The first thing I notice when I reach my desk is a trail of pigeon shit dripping down the window. It looks like anaemic snot.
I fumble my jacket from the back of the chair and push my shaking hands into the appropriate arm holes. At least I manage that manoeuvre without too much difficulty. I should be asking about redundancy pay, my pension, references, but I feel stunned. If I try to speak I will either fly into a rage or cry. I don't want to do either until I am somewhere private.
I head for the stairs without looking back at the office. Once through the exit door I light a cigarette. My hands are shaking so violently I have to clasp one in the other to steady it enough to hold the lighter.
Each stair seems like a drop of three feet. I reach the outside and react to the sun like a vampire, covering my eyes with my right arm.
Squinting, I head for the park.
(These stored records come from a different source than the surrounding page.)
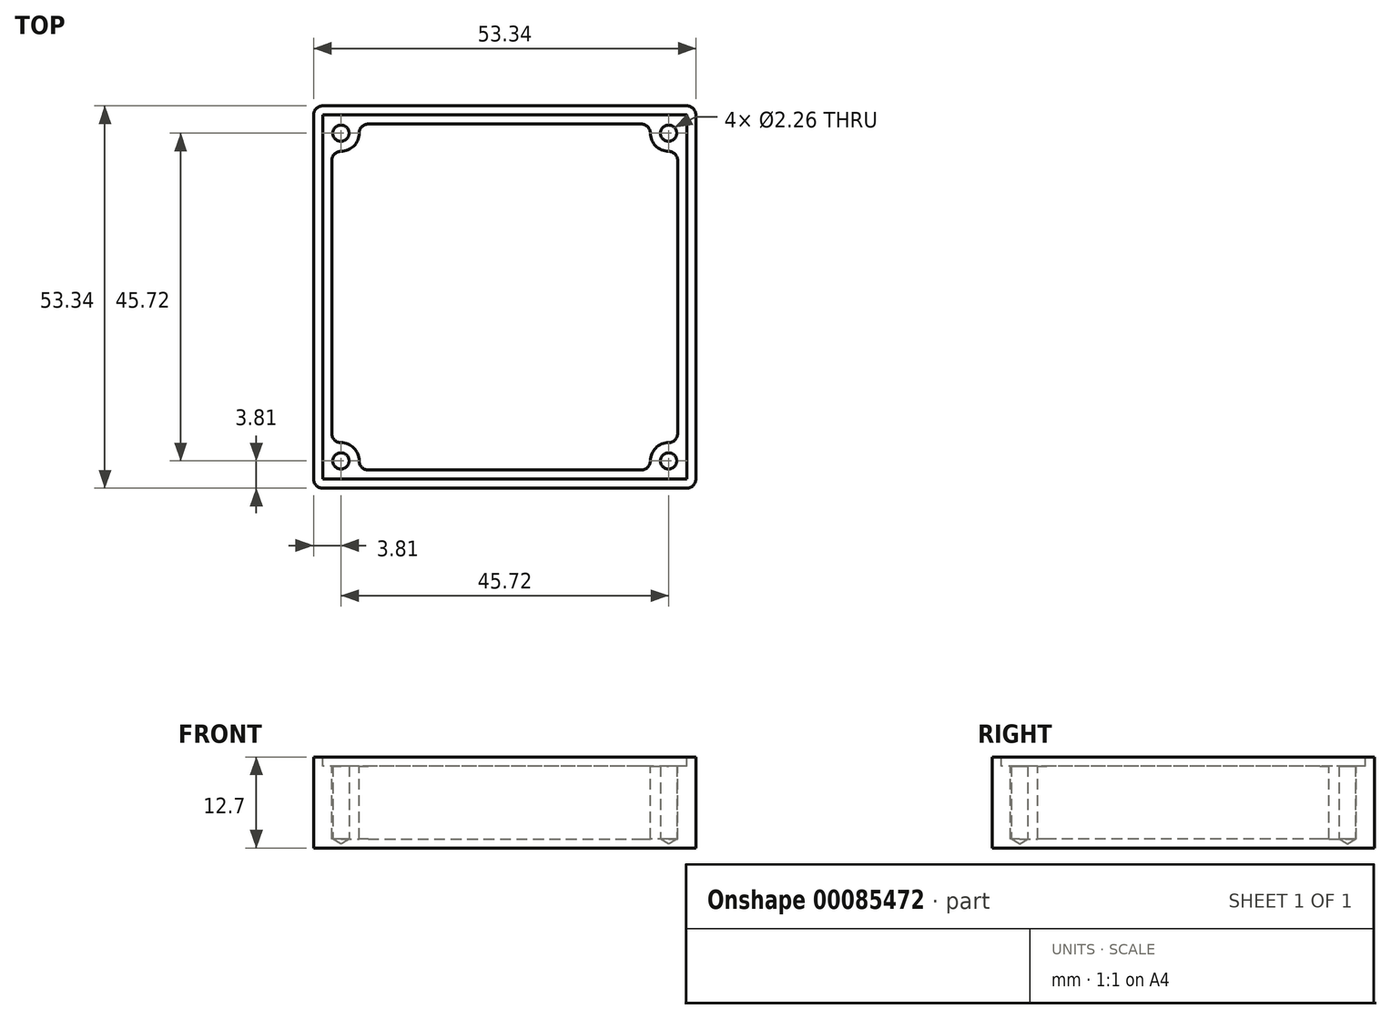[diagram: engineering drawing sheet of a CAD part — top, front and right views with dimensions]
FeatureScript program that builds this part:
annotation { "Feature Type Name" : "Feature", "Feature Type Description" : "" }
export const myFeature = defineFeature(function(context is Context, id is Id, definition is map)
    precondition{}
    {
        {
            var Q0;
            Q0=qCreatedBy(makeId("Top.planeOp"),FACE);
            var sketch = newSketch(context, id + "F0", { "sketchPlane" : qUnion([Q0])});
            skLineSegment(sketch, "E0.bottom", {"start": v(25.4, 25.4) * mm, "end": v(-25.4, 25.4) * mm, "construction": true});
            skLineSegment(sketch, "E0.top", {"start": v(25.4, -25.4) * mm, "end": v(-25.4, -25.4) * mm, "construction": true});
            skLineSegment(sketch, "E0.left", {"start": v(25.4, 25.4) * mm, "end": v(25.4, -25.4) * mm, "construction": true});
            skLineSegment(sketch, "E0.right", {"start": v(-25.4, 25.4) * mm, "end": v(-25.4, -25.4) * mm, "construction": true});
            skPoint(sketch, "E0.middle", {"position": v(0, 0) * mm});
            skLineSegment(sketch, "E1.bottom", {"start": v(26.67, 26.67) * mm, "end": v(-26.67, 26.67) * mm});
            skLineSegment(sketch, "E1.top", {"start": v(26.67, -26.67) * mm, "end": v(-26.67, -26.67) * mm});
            skLineSegment(sketch, "E1.left", {"start": v(26.67, 26.67) * mm, "end": v(26.67, -26.67) * mm});
            skLineSegment(sketch, "E1.right", {"start": v(-26.67, 26.67) * mm, "end": v(-26.67, -26.67) * mm});
            skSolve(sketch);
        }
        {
            var Q0;
            Q0 = qSketchRegion(id + "F0", true);
            extrude(context, id + "F1", {"entities" : qUnion([Q0]), "depth" : 12.7 * mm});
        }
        {
            var Q0;
            Q0=makeQuery(id+"F1.opExtrude","CAP_FACE",FACE,{"disambiguationData":[OSD([sQuery(id+"F0.wireOp",EDGE,"E1.bottom"),sQuery(id+"F0.wireOp",EDGE,"E1.top"),sQuery(id+"F0.wireOp",EDGE,"E1.left"),sQuery(id+"F0.wireOp",EDGE,"E1.right")])],"isStart":false});
            var sketch = newSketch(context, id + "F2", { "sketchPlane" : qUnion([Q0])});
            skPoint(sketch, "E2", {"position": v(-22.86, 22.86) * mm});
            skLineSegment(sketch, "E3", {"start": v(-22.86, 20.32) * mm, "end": v(-22.86, 20.32) * mm});
            skLineSegment(sketch, "E4", {"start": v(-20.32, 22.86) * mm, "end": v(-20.32, 22.86) * mm});
            skLineSegment(sketch, "E5", {"start": v(-19.05, 24.13) * mm, "end": v(0, 24.13) * mm});
            skLineSegment(sketch, "E6", {"start": v(-24.13, 19.05) * mm, "end": v(-24.13, 0) * mm});
            skPoint(sketch, "E7.visualSharp", {"position": v(-20.32, 24.13) * mm});
            skArc(sketch, "E7.filletArc", {"start": v(-19.05, 24.13) * mm, "mid": v(-19.95, 23.76) * mm, "end": v(-20.32, 22.86) * mm});
            skPoint(sketch, "E8.visualSharp", {"position": v(-20.32, 20.32) * mm});
            skArc(sketch, "E8.filletArc", {"start": v(-22.86, 20.32) * mm, "mid": v(-21.06, 21.06) * mm, "end": v(-20.32, 22.86) * mm});
            skPoint(sketch, "E9.visualSharp", {"position": v(-24.13, 20.32) * mm});
            skArc(sketch, "E9.filletArc", {"start": v(-22.86, 20.32) * mm, "mid": v(-23.76, 19.95) * mm, "end": v(-24.13, 19.05) * mm});
            skLineSegment(sketch, "E10.MirrorCS", {"start": v(-24.13, -19.05) * mm, "end": v(-24.13, 0) * mm});
            skArc(sketch, "E11.MirrorCS", {"start": v(-22.86, -20.32) * mm, "mid": v(-23.76, -19.95) * mm, "end": v(-24.13, -19.05) * mm});
            skLineSegment(sketch, "E12.MirrorCS", {"start": v(-22.86, -20.32) * mm, "end": v(-22.86, -20.32) * mm});
            skArc(sketch, "E13.MirrorCS", {"start": v(-22.86, -20.32) * mm, "mid": v(-21.06, -21.06) * mm, "end": v(-20.32, -22.86) * mm});
            skLineSegment(sketch, "E14.MirrorCS", {"start": v(-20.32, -22.86) * mm, "end": v(-20.32, -22.86) * mm});
            skArc(sketch, "E15.MirrorCS", {"start": v(-19.05, -24.13) * mm, "mid": v(-19.95, -23.76) * mm, "end": v(-20.32, -22.86) * mm});
            skLineSegment(sketch, "E16.MirrorCS", {"start": v(-19.05, -24.13) * mm, "end": v(0, -24.13) * mm});
            skLineSegment(sketch, "E17.MirrorCS", {"start": v(19.05, -24.13) * mm, "end": v(0, -24.13) * mm});
            skArc(sketch, "E18.MirrorCS", {"start": v(19.05, -24.13) * mm, "mid": v(19.95, -23.76) * mm, "end": v(20.32, -22.86) * mm});
            skLineSegment(sketch, "E19.MirrorCS", {"start": v(20.32, -22.86) * mm, "end": v(20.32, -22.86) * mm});
            skArc(sketch, "E20.MirrorCS", {"start": v(22.86, -20.32) * mm, "mid": v(21.06, -21.06) * mm, "end": v(20.32, -22.86) * mm});
            skLineSegment(sketch, "E21.MirrorCS", {"start": v(22.86, -20.32) * mm, "end": v(22.86, -20.32) * mm});
            skArc(sketch, "E22.MirrorCS", {"start": v(22.86, -20.32) * mm, "mid": v(23.76, -19.95) * mm, "end": v(24.13, -19.05) * mm});
            skLineSegment(sketch, "E23.MirrorCS", {"start": v(24.13, -19.05) * mm, "end": v(24.13, 0) * mm});
            skLineSegment(sketch, "E24.MirrorCS", {"start": v(24.13, 19.05) * mm, "end": v(24.13, 0) * mm});
            skLineSegment(sketch, "E25.MirrorCS", {"start": v(19.05, 24.13) * mm, "end": v(0, 24.13) * mm});
            skArc(sketch, "E26.MirrorCS", {"start": v(19.05, 24.13) * mm, "mid": v(19.95, 23.76) * mm, "end": v(20.32, 22.86) * mm});
            skLineSegment(sketch, "E27.MirrorCS", {"start": v(20.32, 22.86) * mm, "end": v(20.32, 22.86) * mm});
            skArc(sketch, "E28.MirrorCS", {"start": v(22.86, 20.32) * mm, "mid": v(21.06, 21.06) * mm, "end": v(20.32, 22.86) * mm});
            skLineSegment(sketch, "E29.MirrorCS", {"start": v(22.86, 20.32) * mm, "end": v(22.86, 20.32) * mm});
            skArc(sketch, "E30.MirrorCS", {"start": v(22.86, 20.32) * mm, "mid": v(23.76, 19.95) * mm, "end": v(24.13, 19.05) * mm});
            skSolve(sketch);
        }
        {
            var Q0;
            Q0=sQuery(id+"F2.wireOp",VERTEX,"E2");
            var Q1;
            Q1=sQuery(id+"F2.wireOp",VERTEX,"E28.MirrorCS.center");
            var Q2;
            Q2=sQuery(id+"F2.wireOp",VERTEX,"E20.MirrorCS.center");
            var Q3;
            Q3=sQuery(id+"F2.wireOp",VERTEX,"E13.MirrorCS.center");
            var Q4;
            Q4=makeQuery(id+"F1.opExtrude","SWEPT_BODY",BODY,{"disambiguationData":[OSD([sQuery(id+"F0.wireOp",EDGE,"E1.bottom"),sQuery(id+"F0.wireOp",EDGE,"E1.top"),sQuery(id+"F0.wireOp",EDGE,"E1.left"),sQuery(id+"F0.wireOp",EDGE,"E1.right")])]});
            hole(context, id + "F3", {"style" : HoleStyle.SIMPLE, "endStyle" : HoleEndStyle.BLIND, "standardTappedOrClearance" : lookupTablePath({ "standard" : "ANSI", "engagement" : "75%", "pitch" : "40 tpi", "size" : "#4", "type" : "Tapped" }), "standardBlindInLast" : lookupTablePath({ "standard" : "ANSI", "engagement" : "75%", "pitch" : "40 tpi", "size" : "#4", "type" : "Tapped" }), "holeDiameter" : 2.26 * mm, "holeDepth" : 11.43 * mm, "locations" : qUnion([Q0, Q1, Q2, Q3]), "scope" : qUnion([Q4]), "majorDiameter" : 2.84 * mm, "startStyle" : HoleStartStyle.PART});
        }
        {
            var Q0;
            Q0=makeQuery(id+"F1.opExtrude","CAP_FACE",FACE,{"disambiguationData":[OSD([sQuery(id+"F0.wireOp",EDGE,"E1.bottom"),sQuery(id+"F0.wireOp",EDGE,"E1.top"),sQuery(id+"F0.wireOp",EDGE,"E1.left"),sQuery(id+"F0.wireOp",EDGE,"E1.right")])],"isStart":false});
            var sketch = newSketch(context, id + "F4", { "sketchPlane" : qUnion([Q0])});
            skLineSegment(sketch, "E31", {"start": v(-25.4, 25.4) * mm, "end": v(-25.4, -25.4) * mm});
            skLineSegment(sketch, "E32", {"start": v(-25.4, -25.4) * mm, "end": v(25.4, -25.4) * mm});
            skLineSegment(sketch, "E33", {"start": v(25.4, -25.4) * mm, "end": v(25.4, 25.4) * mm});
            skLineSegment(sketch, "E34", {"start": v(25.4, 25.4) * mm, "end": v(-25.4, 25.4) * mm});
            skSolve(sketch);
        }
        {
            var Q0;
            Q0 = qSketchRegion(id + "F2", true);
            extrude(context, id + "F5", {"entities" : qUnion([Q0]), "operationType" : NewBodyOperationType.REMOVE, "oppositeDirection" : true, "depth" : 11.43 * mm});
        }
        {
            var Q0;
            Q0 = qSketchRegion(id + "F4", true);
            extrude(context, id + "F6", {"entities" : qUnion([Q0]), "operationType" : NewBodyOperationType.REMOVE, "oppositeDirection" : true, "depth" : 1.27 * mm});
        }
        {
            var Q0;
            Q0=makeQuery(id+"F1.opExtrude","SWEPT_EDGE",EDGE,{"disambiguationData":[OSD([sQuery(id+"F0.wireOp",EDGE,"E1.top"),sQuery(id+"F0.wireOp",EDGE,"E1.right")])]});
            var Q1;
            Q1=makeQuery(id+"F1.opExtrude","SWEPT_EDGE",EDGE,{"disambiguationData":[OSD([sQuery(id+"F0.wireOp",EDGE,"E1.top"),sQuery(id+"F0.wireOp",EDGE,"E1.left")])]});
            var Q2;
            Q2=makeQuery(id+"F1.opExtrude","SWEPT_EDGE",EDGE,{"disambiguationData":[OSD([sQuery(id+"F0.wireOp",EDGE,"E1.bottom"),sQuery(id+"F0.wireOp",EDGE,"E1.left")])]});
            var Q3;
            Q3=makeQuery(id+"F1.opExtrude","SWEPT_EDGE",EDGE,{"disambiguationData":[OSD([sQuery(id+"F0.wireOp",EDGE,"E1.bottom"),sQuery(id+"F0.wireOp",EDGE,"E1.right")])]});
            fillet(context, id + "F7", {"entities" : qUnion([Q0, Q1, Q2, Q3]), "radius" : 1.27 * mm, "tangentPropagation" : true, "allowEdgeOverflow" : false});
        }
    });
I chance one glance up at the office and forty-one heads duck from view - or so I imagine.
In the park the pigeons are swarming, tumbling over each other. Some are fighting over pieces of bread or potential mates. I want to kick one, send its bloated body rocketing into the trees, feel the weight of it against my shoe.
"It's pigeons that have put me here," I think angrily.
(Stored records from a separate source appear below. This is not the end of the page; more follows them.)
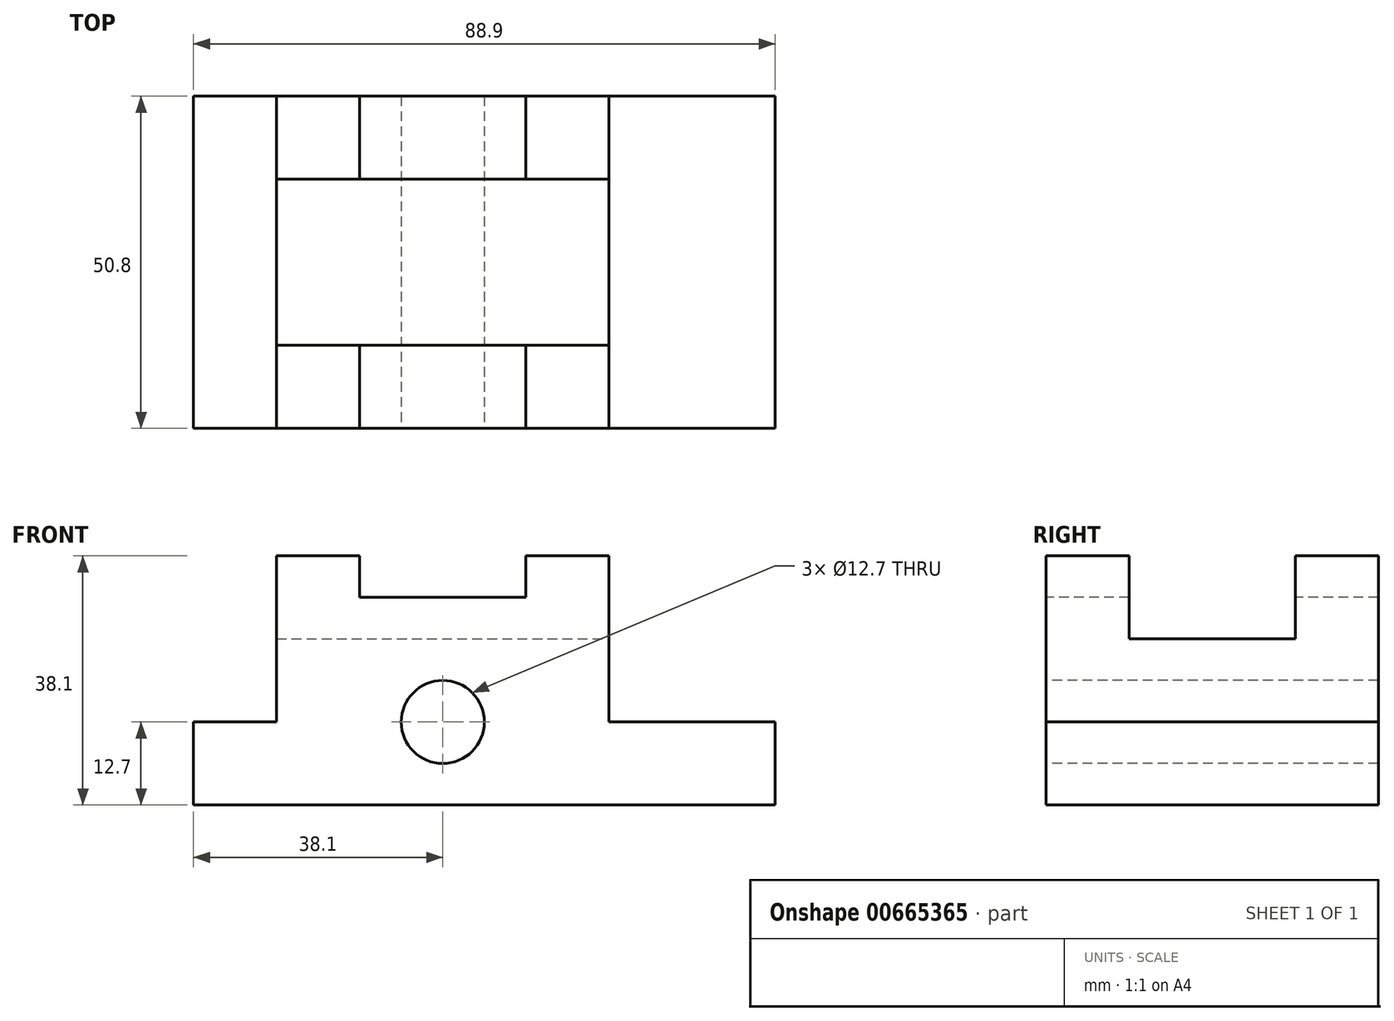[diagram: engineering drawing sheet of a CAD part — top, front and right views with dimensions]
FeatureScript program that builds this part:
annotation { "Feature Type Name" : "Feature", "Feature Type Description" : "" }
export const myFeature = defineFeature(function(context is Context, id is Id, definition is map)
    precondition{}
    {
        {
            var Q0;
            Q0=qCreatedBy(makeId("Front.planeOp"),FACE);
            var sketch = newSketch(context, id + "F0", { "sketchPlane" : qUnion([Q0])});
            skLineSegment(sketch, "E0.bottom", {"start": v(44.45, 19.05) * mm, "end": v(-44.45, 19.05) * mm});
            skLineSegment(sketch, "E0.top", {"start": v(44.45, -19.05) * mm, "end": v(-44.45, -19.05) * mm});
            skLineSegment(sketch, "E0.left", {"start": v(44.45, 19.05) * mm, "end": v(44.45, -19.05) * mm});
            skLineSegment(sketch, "E0.right", {"start": v(-44.45, 19.05) * mm, "end": v(-44.45, -19.05) * mm});
            skPoint(sketch, "E0.middle", {"position": v(0, 0) * mm});
            skSolve(sketch);
        }
        {
            var Q0;
            Q0=makeQuery(id+"F0.imprint","IMPRINT",FACE,{"disambiguationData":[TD([[makeQuery(id+"F0.imprint","IMPRINT",EDGE,{"derivedFrom":sQuery(id+"F0.wireOp",EDGE,"E0.bottom")}),1.0]])]});
            extrude(context, id + "F1", {"entities" : qUnion([Q0]), "depth" : 50.8 * mm, "offsetDistance" : 25.4 * mm});
        }
        {
            var Q0;
            Q0=makeQuery(id+"F1.opExtrude","CAP_FACE",FACE,{"disambiguationData":[OSD([sQuery(id+"F0.wireOp",EDGE,"E0.bottom"),sQuery(id+"F0.wireOp",EDGE,"E0.top"),sQuery(id+"F0.wireOp",EDGE,"E0.left"),sQuery(id+"F0.wireOp",EDGE,"E0.right")])],"isStart":false});
            var sketch = newSketch(context, id + "F2", { "sketchPlane" : qUnion([Q0])});
            skLineSegment(sketch, "E1.bottom", {"start": v(-44.45, 19.05) * mm, "end": v(-31.75, 19.05) * mm});
            skLineSegment(sketch, "E1.top", {"start": v(-44.45, -6.35) * mm, "end": v(-31.75, -6.35) * mm});
            skLineSegment(sketch, "E1.left", {"start": v(-44.45, 19.05) * mm, "end": v(-44.45, -6.35) * mm});
            skLineSegment(sketch, "E1.right", {"start": v(-31.75, 19.05) * mm, "end": v(-31.75, -6.35) * mm});
            skSolve(sketch);
        }
        {
            var Q0;
            Q0=makeQuery(id+"F2.imprint","IMPRINT",FACE,{"disambiguationData":[TD([[makeQuery(id+"F2.imprint","IMPRINT",EDGE,{"derivedFrom":sQuery(id+"F2.wireOp",EDGE,"E1.bottom")}),1.0]])]});
            extrude(context, id + "F3", {"entities" : qUnion([Q0]), "operationType" : NewBodyOperationType.REMOVE, "endBound" : BoundingType.THROUGH_ALL, "oppositeDirection" : true, "depth" : 25.4 * mm, "offsetDistance" : 25.4 * mm});
        }
        {
            var Q0;
            Q0=makeQuery(id+"F1.opExtrude","CAP_FACE",FACE,{"disambiguationData":[OSD([sQuery(id+"F0.wireOp",EDGE,"E0.bottom"),sQuery(id+"F0.wireOp",EDGE,"E0.top"),sQuery(id+"F0.wireOp",EDGE,"E0.left"),sQuery(id+"F0.wireOp",EDGE,"E0.right")])],"isStart":false});
            var sketch = newSketch(context, id + "F4", { "sketchPlane" : qUnion([Q0])});
            skLineSegment(sketch, "E2.bottom", {"start": v(-19.05, 19.05) * mm, "end": v(6.35, 19.05) * mm});
            skLineSegment(sketch, "E2.top", {"start": v(-19.05, 12.7) * mm, "end": v(6.35, 12.7) * mm});
            skLineSegment(sketch, "E2.left", {"start": v(-19.05, 19.05) * mm, "end": v(-19.05, 12.7) * mm});
            skLineSegment(sketch, "E2.right", {"start": v(6.35, 19.05) * mm, "end": v(6.35, 12.7) * mm});
            skSolve(sketch);
        }
        {
            var Q0;
            Q0=makeQuery(id+"F4.imprint","IMPRINT",FACE,{"disambiguationData":[TD([[makeQuery(id+"F4.imprint","IMPRINT",EDGE,{"derivedFrom":sQuery(id+"F4.wireOp",EDGE,"E2.bottom")}),1.0]])]});
            extrude(context, id + "F5", {"entities" : qUnion([Q0]), "operationType" : NewBodyOperationType.REMOVE, "endBound" : BoundingType.THROUGH_ALL, "oppositeDirection" : true, "depth" : 25.4 * mm, "offsetDistance" : 25.4 * mm});
        }
        {
            var Q0;
            Q0=makeQuery(id+"F1.opExtrude","CAP_FACE",FACE,{"disambiguationData":[OSD([sQuery(id+"F0.wireOp",EDGE,"E0.bottom"),sQuery(id+"F0.wireOp",EDGE,"E0.top"),sQuery(id+"F0.wireOp",EDGE,"E0.left"),sQuery(id+"F0.wireOp",EDGE,"E0.right")])],"isStart":false});
            var sketch = newSketch(context, id + "F6", { "sketchPlane" : qUnion([Q0])});
            skLineSegment(sketch, "E3.bottom", {"start": v(19.05, 19.05) * mm, "end": v(44.45, 19.05) * mm});
            skLineSegment(sketch, "E3.top", {"start": v(19.05, -6.35) * mm, "end": v(44.45, -6.35) * mm});
            skLineSegment(sketch, "E3.left", {"start": v(19.05, 19.05) * mm, "end": v(19.05, -6.35) * mm});
            skLineSegment(sketch, "E3.right", {"start": v(44.45, 19.05) * mm, "end": v(44.45, -6.35) * mm});
            skSolve(sketch);
        }
        {
            var Q0;
            Q0=makeQuery(id+"F6.imprint","IMPRINT",FACE,{"disambiguationData":[TD([[makeQuery(id+"F6.imprint","IMPRINT",EDGE,{"derivedFrom":sQuery(id+"F6.wireOp",EDGE,"E3.bottom")}),1.0]])]});
            extrude(context, id + "F7", {"entities" : qUnion([Q0]), "operationType" : NewBodyOperationType.REMOVE, "endBound" : BoundingType.THROUGH_ALL, "oppositeDirection" : true, "depth" : 25.4 * mm, "offsetDistance" : 25.4 * mm});
        }
        {
            var Q0;
            Q0=makeQuery(id+"F7.boolean.opBoolean","COPY",FACE,{"derivedFrom":makeQuery(id+"F7.opExtrude","SWEPT_FACE",FACE,{"disambiguationData":[OSD([sQuery(id+"F6.wireOp",EDGE,"E3.left")])]})});
            var sketch = newSketch(context, id + "F8", { "sketchPlane" : qUnion([Q0])});
            skLineSegment(sketch, "E4.bottom", {"start": v(-38.1, 19.05) * mm, "end": v(-12.7, 19.05) * mm});
            skLineSegment(sketch, "E4.top", {"start": v(-38.1, 6.35) * mm, "end": v(-12.7, 6.35) * mm});
            skLineSegment(sketch, "E4.left", {"start": v(-38.1, 19.05) * mm, "end": v(-38.1, 6.35) * mm});
            skLineSegment(sketch, "E4.right", {"start": v(-12.7, 19.05) * mm, "end": v(-12.7, 6.35) * mm});
            skSolve(sketch);
        }
        {
            var Q0;
            Q0=makeQuery(id+"F8.imprint","IMPRINT",FACE,{"disambiguationData":[TD([[makeQuery(id+"F8.imprint","IMPRINT",EDGE,{"derivedFrom":sQuery(id+"F8.wireOp",EDGE,"E4.bottom")}),1.0]])]});
            extrude(context, id + "F9", {"entities" : qUnion([Q0]), "operationType" : NewBodyOperationType.REMOVE, "endBound" : BoundingType.THROUGH_ALL, "oppositeDirection" : true, "depth" : 25.4 * mm, "offsetDistance" : 25.4 * mm});
        }
        {
            var Q0;
            Q0=makeQuery(id+"F1.opExtrude","CAP_FACE",FACE,{"disambiguationData":[OSD([sQuery(id+"F0.wireOp",EDGE,"E0.bottom"),sQuery(id+"F0.wireOp",EDGE,"E0.top"),sQuery(id+"F0.wireOp",EDGE,"E0.left"),sQuery(id+"F0.wireOp",EDGE,"E0.right")])],"isStart":false});
            var sketch = newSketch(context, id + "F10", { "sketchPlane" : qUnion([Q0])});
            skCircle(sketch, "E5", {"center": v(-6.35, -6.35) * mm, "radius": 6.35 * mm});
            skSolve(sketch);
        }
        {
            var Q0;
            Q0=makeQuery(id+"F10.imprint","IMPRINT",FACE,{"disambiguationData":[TD([[makeQuery(id+"F10.imprint","IMPRINT",EDGE,{"derivedFrom":sQuery(id+"F10.wireOp",EDGE,"E5")}),1.0]])]});
            extrude(context, id + "F11", {"entities" : qUnion([Q0]), "operationType" : NewBodyOperationType.REMOVE, "endBound" : BoundingType.THROUGH_ALL, "oppositeDirection" : true, "depth" : 25.4 * mm, "offsetDistance" : 25.4 * mm});
        }
    });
I sit on a bench, not yet overcome with the rat-birds. Usually when I sit here I eat a sandwich bought from the cafe just round the corner. I won't be doing that any more. I feel hot tears in my eyes, but fight them. I start to think about sales reps and pigeons, and soon the two have become one. I glance at the sandwich and have an idea.
3
I’m greeted with wary looks when I appear in the office a couple of hours later, brandishing the large white box of cakes.
“Thought I should have some sort of leaving-do,” I say. “Who’s for a cake?”
I see their expressions flicker between uncertainty and sympathy. It’s super-rep Ashley that makes the first move.
“Thanks mate, that’s really good of you. How about we take you for a beer later?”
“Great!” I say, grinning, watching him bite into the doughnut, hoping the extra jam I have shoved into the middle will disguise the taste of the other added ingredients – a little rat poison, and some arsenic I bought over the Internet months ago when the pigeons were really getting me down. I’m glad now I didn’t waste it on them.
The rest of the office comes forward, following the example of their champion. I stay long enough to see the first of them drop, blood spurting from their mouths, eyes bloated with shock.
I don’t enjoy their rattling screams and wet, bubbling cries as much as I’d imagined, and this time its not just a matter of closing my eyes for a few seconds and thinking of something else. This time it’s real.